Study questions:
A) Decide whether each statement agrees with the advice on the long distance relationship. Answer yes or no for each, and quote the words from the text that decide it.
(i) The text says the relationship balance is built through words rather than actions.
(ii) The text calls the currency going into the relationship bank balance imaginary.
(iii) The text describes future faking as rare in long distance relationships.
B) Write the next few sentences of the advice on the long distance relationship, continuing from its final sentence.

Document section:
**********

My dear, you are a few months into a long distance relationship
Therefore if we look at the 'currency' generated in a relationship where you are not living in different parts of the country/world, the fact that you know this guy a few months at long distance means that in real terms it's all about YOUR perception of what he says/is/means. The currency going into the relationship bank balance is imaginary.
To build the balance, it's all about Actions not words.
Bear in mind that with a LDF words is all you have really, and he is already TELLING YOU that you're not on his radar as much as he is on yours. I think - and this is extremely common in OLD and LDF - that there is a massive amount of future faking going on in your relationship.

**********

Material shown:
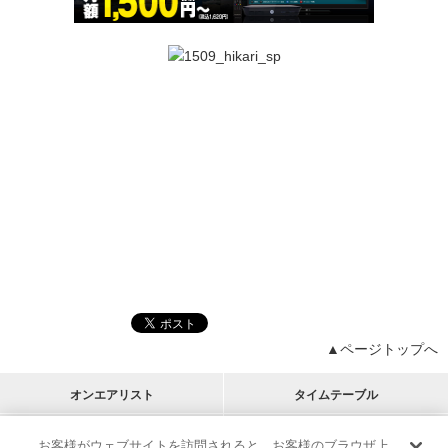
▲ページトップへ
オンエアリスト
タイムテーブル
プログラムリスト
チャート
お客様がウェブサイトを訪問されると、お客様のブラウザ上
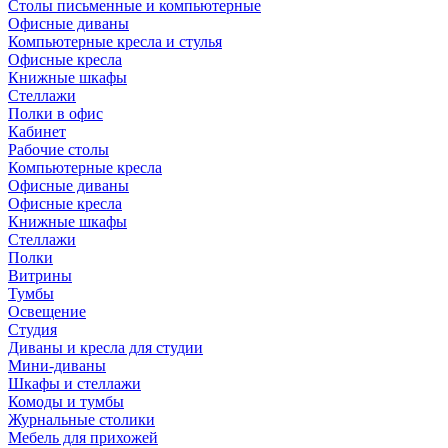
Столы письменные и компьютерные
Офисные диваны
Компьютерные кресла и стулья
Офисные кресла
Книжные шкафы
Стеллажи
Полки в офис
Кабинет
Рабочие столы
Компьютерные кресла
Офисные диваны
Офисные кресла
Книжные шкафы
Стеллажи
Полки
Витрины
Тумбы
Освещение
Студия
Диваны и кресла для студии
Мини-диваны
Шкафы и стеллажи
Комоды и тумбы
Журнальные столики
Мебель для прихожей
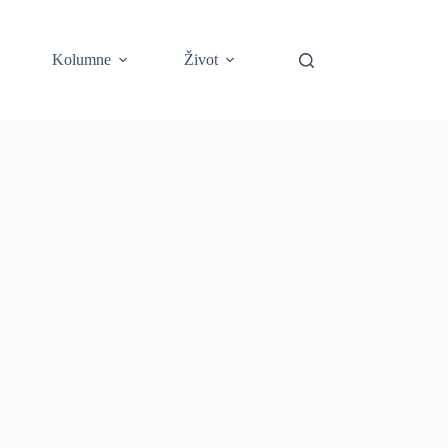
Kolumne
Život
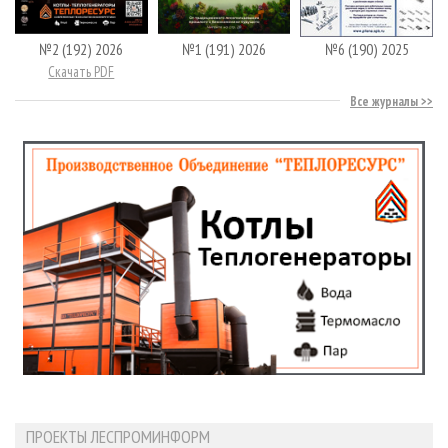
№2 (192) 2026
№1 (191) 2026
№6 (190) 2025
Скачать PDF
Все журналы
ПРОЕКТЫ ЛЕСПРОМИНФОРМ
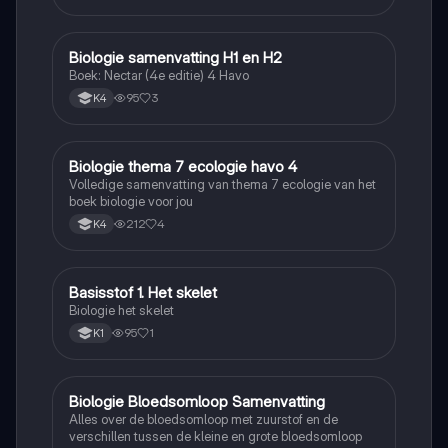
Biologie samenvatting H1 en H2
Biologie
Boek: Nectar (4e editie) 4 Havo
95
3
K4
Biologie thema 7 ecologie havo 4
Biologie
Volledige samenvatting van thema 7 ecologie van het
boek biologie voor jou
212
4
K4
Basisstof 1. Het skelet
Biologie
Biologie het skelet
95
1
K1
Biologie Bloedsomloop Samenvatting
Biologie
Alles over de bloedsomloop met zuurstof en de
verschillen tussen de kleine en grote bloedsomloop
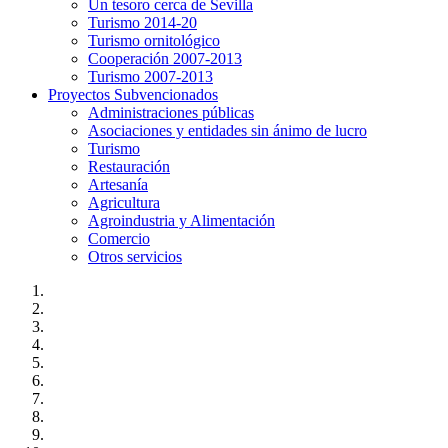
Un tesoro cerca de Sevilla
Turismo 2014-20
Turismo ornitológico
Cooperación 2007-2013
Turismo 2007-2013
Proyectos Subvencionados
Administraciones públicas
Asociaciones y entidades sin ánimo de lucro
Turismo
Restauración
Artesanía
Agricultura
Agroindustria y Alimentación
Comercio
Otros servicios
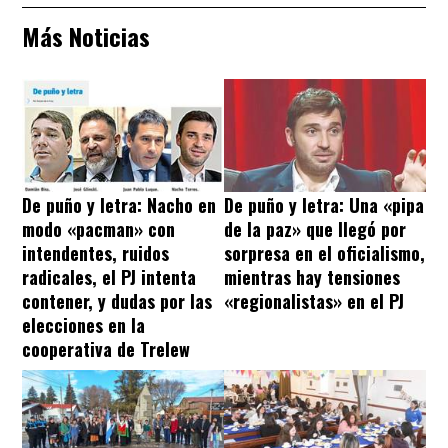
Más Noticias
De puño y letra: Nacho en
De puño y letra: Una «pipa
modo «pacman» con
de la paz» que llegó por
intendentes, ruidos
sorpresa en el oficialismo,
radicales, el PJ intenta
mientras hay tensiones
contener, y dudas por las
«regionalistas» en el PJ
elecciones en la
cooperativa de Trelew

**********

Outputs for the tasks:
A)
(i) No: "To build the balance, it's all about Actions not words."
(ii) Yes: "The currency going into the relationship bank balance is imaginary."
(iii) No: "this is extremely common in OLD and LDF"

B)
If he's telling you just enough to keep you calling him, then potentially it's cheap talk because clearly, he's in no position to make a proper go of this relationship any time soon. he can make all the future promises he likes, because it's not actually going to happen. I would also expect that even when he DOES move out, the kids won't be told because it will upset them, he'll keep you at arms length etc and you will be no further forward. At the moment I suspect you are the sticking plaster for his ego, you are softening the blow, but not someone he wants to be with long term. You may even be something he knows he has over his STBX.
If you are driving this, then you are - and I mean this gently - conning yourself into imagining a relationship that in all probability isn't there. He has done very little to earn the title of BOYFRIEND.
I have done OLD and tbh the 'Oh my kids are my life' lot are just paying lip service a lot of the time, so I do
whenever I hear it. I'm a FT parent and have always enjoyed some level of ME time, even if it's just after DC bedtime. I know you know this and feel similar, and perhaps having a bloke that is miles away means that your priorities aren't challenged, I get this. My OH, when I first met him would spend every weekend either away with his DC or have DC with him, it meant that he and I saw each other during the week and at weekends I'd have time with my own DC and life balanced well, nobody compromised.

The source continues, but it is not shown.